Give only the number of lines in the records that include the string "элитного".

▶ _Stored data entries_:
* * * * * * *

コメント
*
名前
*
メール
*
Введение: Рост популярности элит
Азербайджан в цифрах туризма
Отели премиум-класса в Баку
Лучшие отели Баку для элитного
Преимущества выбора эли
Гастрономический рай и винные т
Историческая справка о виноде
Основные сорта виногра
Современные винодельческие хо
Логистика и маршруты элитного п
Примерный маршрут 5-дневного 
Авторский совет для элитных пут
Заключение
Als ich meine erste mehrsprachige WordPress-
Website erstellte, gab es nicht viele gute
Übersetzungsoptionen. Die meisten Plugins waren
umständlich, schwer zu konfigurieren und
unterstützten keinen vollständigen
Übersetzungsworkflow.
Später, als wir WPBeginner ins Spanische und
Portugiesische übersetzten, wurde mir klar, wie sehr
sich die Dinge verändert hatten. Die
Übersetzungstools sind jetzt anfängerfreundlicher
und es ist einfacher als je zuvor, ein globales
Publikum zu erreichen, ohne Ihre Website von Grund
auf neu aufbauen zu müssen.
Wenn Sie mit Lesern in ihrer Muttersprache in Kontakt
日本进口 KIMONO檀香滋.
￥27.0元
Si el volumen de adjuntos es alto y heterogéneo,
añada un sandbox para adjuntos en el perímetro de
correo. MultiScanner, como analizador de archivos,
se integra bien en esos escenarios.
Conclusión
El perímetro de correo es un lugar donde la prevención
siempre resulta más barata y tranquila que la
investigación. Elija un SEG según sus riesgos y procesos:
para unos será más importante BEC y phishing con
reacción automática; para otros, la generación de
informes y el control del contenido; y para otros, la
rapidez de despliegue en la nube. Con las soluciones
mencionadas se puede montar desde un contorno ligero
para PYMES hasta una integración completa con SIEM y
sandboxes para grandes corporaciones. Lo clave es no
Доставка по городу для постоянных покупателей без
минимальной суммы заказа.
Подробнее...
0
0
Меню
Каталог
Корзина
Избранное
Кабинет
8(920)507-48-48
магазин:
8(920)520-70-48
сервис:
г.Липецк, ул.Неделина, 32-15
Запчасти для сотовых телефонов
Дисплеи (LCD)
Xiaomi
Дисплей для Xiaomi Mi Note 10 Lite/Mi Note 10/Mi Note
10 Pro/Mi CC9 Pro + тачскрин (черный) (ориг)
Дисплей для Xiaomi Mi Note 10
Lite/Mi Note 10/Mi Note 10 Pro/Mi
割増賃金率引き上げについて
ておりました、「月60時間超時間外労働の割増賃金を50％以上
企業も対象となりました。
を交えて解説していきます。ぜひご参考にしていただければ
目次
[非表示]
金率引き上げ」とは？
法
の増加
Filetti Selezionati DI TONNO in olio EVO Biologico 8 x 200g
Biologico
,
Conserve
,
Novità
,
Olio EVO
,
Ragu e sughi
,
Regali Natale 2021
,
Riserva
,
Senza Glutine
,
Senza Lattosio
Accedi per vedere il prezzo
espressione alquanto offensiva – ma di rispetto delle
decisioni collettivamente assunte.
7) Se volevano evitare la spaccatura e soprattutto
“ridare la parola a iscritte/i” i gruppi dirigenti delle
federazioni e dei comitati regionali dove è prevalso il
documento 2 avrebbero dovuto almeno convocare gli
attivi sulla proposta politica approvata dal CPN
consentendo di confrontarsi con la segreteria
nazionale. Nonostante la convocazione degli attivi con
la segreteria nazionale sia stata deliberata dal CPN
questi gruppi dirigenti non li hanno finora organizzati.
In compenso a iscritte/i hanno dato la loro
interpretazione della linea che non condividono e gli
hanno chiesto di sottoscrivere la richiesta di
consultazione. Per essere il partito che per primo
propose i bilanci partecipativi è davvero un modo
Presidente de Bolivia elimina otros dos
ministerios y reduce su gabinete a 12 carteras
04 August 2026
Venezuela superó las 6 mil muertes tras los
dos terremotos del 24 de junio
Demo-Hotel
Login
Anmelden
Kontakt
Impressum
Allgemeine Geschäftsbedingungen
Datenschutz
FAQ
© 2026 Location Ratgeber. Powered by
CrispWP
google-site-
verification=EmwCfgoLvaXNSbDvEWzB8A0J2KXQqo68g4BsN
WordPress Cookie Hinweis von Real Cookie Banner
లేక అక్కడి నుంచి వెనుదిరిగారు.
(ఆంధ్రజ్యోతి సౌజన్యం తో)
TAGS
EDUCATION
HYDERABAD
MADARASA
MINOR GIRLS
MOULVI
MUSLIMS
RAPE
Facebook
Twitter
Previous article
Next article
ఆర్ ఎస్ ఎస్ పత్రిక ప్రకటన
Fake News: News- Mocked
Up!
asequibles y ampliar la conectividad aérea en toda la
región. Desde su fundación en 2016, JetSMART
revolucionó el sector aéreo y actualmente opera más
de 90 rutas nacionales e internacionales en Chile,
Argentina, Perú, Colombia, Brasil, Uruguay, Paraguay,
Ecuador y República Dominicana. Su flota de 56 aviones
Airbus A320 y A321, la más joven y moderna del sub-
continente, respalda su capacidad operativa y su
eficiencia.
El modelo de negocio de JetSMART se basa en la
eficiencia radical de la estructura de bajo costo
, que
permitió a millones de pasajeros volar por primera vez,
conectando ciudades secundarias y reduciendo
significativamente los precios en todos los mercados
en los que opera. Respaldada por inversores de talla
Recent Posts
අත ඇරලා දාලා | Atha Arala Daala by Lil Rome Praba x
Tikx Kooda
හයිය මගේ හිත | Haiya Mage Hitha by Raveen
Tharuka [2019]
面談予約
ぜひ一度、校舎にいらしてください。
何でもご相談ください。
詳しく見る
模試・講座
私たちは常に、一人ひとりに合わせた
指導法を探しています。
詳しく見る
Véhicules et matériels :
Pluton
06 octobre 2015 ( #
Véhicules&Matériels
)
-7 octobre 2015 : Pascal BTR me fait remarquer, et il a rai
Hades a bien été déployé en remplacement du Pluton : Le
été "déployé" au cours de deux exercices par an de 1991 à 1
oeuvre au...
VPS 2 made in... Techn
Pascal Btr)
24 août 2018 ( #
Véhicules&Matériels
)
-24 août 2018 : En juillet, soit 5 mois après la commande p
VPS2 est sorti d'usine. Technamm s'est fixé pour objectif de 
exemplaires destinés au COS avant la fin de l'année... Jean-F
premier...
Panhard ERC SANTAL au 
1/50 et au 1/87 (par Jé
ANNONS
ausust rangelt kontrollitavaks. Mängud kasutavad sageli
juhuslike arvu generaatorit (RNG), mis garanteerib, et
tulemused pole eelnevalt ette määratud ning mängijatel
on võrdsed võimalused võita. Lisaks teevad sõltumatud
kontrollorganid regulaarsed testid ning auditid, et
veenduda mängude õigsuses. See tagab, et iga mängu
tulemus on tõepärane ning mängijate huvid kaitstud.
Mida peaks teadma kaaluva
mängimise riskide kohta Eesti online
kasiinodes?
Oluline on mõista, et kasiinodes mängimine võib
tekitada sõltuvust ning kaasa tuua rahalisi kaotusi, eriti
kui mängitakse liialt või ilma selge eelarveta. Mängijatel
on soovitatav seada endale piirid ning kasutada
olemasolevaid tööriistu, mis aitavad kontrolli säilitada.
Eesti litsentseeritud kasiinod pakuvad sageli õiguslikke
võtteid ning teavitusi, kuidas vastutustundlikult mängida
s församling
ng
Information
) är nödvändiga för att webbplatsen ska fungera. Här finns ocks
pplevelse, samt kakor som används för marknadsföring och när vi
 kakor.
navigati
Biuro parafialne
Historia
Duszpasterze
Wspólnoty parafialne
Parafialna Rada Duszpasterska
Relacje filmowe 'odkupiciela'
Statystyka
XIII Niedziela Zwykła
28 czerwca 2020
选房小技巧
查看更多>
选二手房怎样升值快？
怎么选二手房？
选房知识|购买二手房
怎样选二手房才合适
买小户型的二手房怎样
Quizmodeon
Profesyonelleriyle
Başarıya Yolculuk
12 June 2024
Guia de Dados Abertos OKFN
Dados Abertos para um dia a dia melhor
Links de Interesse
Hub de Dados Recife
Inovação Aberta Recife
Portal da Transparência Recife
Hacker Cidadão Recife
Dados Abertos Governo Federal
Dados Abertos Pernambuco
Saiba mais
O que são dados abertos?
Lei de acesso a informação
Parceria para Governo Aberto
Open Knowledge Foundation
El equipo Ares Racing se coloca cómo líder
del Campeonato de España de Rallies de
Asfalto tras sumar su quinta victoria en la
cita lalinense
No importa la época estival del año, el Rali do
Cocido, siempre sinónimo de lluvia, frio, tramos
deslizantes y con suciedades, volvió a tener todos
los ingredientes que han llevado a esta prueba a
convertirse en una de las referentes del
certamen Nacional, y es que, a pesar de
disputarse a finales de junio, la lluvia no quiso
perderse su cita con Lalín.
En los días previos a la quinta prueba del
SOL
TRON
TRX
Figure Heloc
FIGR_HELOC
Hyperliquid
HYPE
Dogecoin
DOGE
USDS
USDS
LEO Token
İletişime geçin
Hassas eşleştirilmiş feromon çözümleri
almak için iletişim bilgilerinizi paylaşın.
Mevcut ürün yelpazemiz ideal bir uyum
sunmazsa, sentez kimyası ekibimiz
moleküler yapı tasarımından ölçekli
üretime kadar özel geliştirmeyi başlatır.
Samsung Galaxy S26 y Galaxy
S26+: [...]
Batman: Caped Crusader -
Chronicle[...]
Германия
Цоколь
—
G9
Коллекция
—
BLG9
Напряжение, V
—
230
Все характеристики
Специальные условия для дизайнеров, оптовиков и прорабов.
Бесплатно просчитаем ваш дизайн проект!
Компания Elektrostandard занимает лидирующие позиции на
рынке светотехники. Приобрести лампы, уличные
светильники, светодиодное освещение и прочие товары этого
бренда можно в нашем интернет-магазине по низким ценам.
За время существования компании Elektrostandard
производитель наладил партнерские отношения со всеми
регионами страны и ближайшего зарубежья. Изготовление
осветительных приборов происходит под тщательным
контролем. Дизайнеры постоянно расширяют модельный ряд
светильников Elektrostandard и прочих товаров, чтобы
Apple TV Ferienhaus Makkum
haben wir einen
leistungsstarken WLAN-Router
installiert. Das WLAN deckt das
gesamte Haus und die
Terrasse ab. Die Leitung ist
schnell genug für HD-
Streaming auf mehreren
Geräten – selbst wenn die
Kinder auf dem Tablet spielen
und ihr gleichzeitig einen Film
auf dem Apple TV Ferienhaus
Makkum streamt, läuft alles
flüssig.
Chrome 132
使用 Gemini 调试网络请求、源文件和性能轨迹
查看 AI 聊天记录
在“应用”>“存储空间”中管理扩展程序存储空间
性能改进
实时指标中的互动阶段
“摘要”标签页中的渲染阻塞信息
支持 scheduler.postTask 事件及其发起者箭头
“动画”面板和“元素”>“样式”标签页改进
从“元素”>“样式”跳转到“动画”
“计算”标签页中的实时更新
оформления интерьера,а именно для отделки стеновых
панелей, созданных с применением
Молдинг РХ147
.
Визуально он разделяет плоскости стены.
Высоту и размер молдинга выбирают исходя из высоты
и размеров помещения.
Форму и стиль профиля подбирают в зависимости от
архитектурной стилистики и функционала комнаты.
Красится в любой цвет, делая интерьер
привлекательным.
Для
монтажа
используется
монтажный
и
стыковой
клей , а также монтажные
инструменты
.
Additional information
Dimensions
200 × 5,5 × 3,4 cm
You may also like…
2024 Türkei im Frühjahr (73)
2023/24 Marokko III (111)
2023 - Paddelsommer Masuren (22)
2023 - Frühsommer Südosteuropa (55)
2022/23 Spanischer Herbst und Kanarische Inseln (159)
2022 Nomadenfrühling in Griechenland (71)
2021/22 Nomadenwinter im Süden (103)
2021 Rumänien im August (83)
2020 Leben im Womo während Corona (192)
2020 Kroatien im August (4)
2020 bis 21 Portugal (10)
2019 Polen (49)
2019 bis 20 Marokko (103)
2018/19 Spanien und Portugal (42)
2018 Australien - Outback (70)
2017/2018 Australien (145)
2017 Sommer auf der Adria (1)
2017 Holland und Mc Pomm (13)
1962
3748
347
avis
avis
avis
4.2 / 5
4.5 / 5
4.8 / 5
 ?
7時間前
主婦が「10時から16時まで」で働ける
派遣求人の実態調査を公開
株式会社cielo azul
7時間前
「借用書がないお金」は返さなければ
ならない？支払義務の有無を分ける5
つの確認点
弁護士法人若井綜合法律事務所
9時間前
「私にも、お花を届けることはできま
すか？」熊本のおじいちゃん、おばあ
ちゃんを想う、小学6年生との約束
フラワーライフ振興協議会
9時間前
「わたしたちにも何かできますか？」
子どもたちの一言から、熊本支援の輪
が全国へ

* * * * * * *

▶ _Expected answer_: 2